Excerpts from a dataset:
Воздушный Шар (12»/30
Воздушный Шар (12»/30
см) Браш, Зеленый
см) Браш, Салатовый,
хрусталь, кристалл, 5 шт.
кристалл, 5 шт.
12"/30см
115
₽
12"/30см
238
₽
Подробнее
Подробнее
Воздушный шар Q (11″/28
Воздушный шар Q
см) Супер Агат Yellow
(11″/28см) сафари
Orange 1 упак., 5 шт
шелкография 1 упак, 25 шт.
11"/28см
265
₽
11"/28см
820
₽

**PROBLEM TO WORK ON:** The whole of the data must be given back word for word.

**RESPONSE AREA:**
Воздушный Шар (12»/30
Воздушный Шар (12»/30
см) Браш, Зеленый
см) Браш, Салатовый,
хрусталь, кристалл, 5 шт.
кристалл, 5 шт.
12"/30см
115
₽
12"/30см
238
₽
Подробнее
Подробнее
Воздушный шар Q (11″/28
Воздушный шар Q
см) Супер Агат Yellow
(11″/28см) сафари
Orange 1 упак., 5 шт
шелкография 1 упак, 25 шт.
11"/28см
265
₽
11"/28см
820
₽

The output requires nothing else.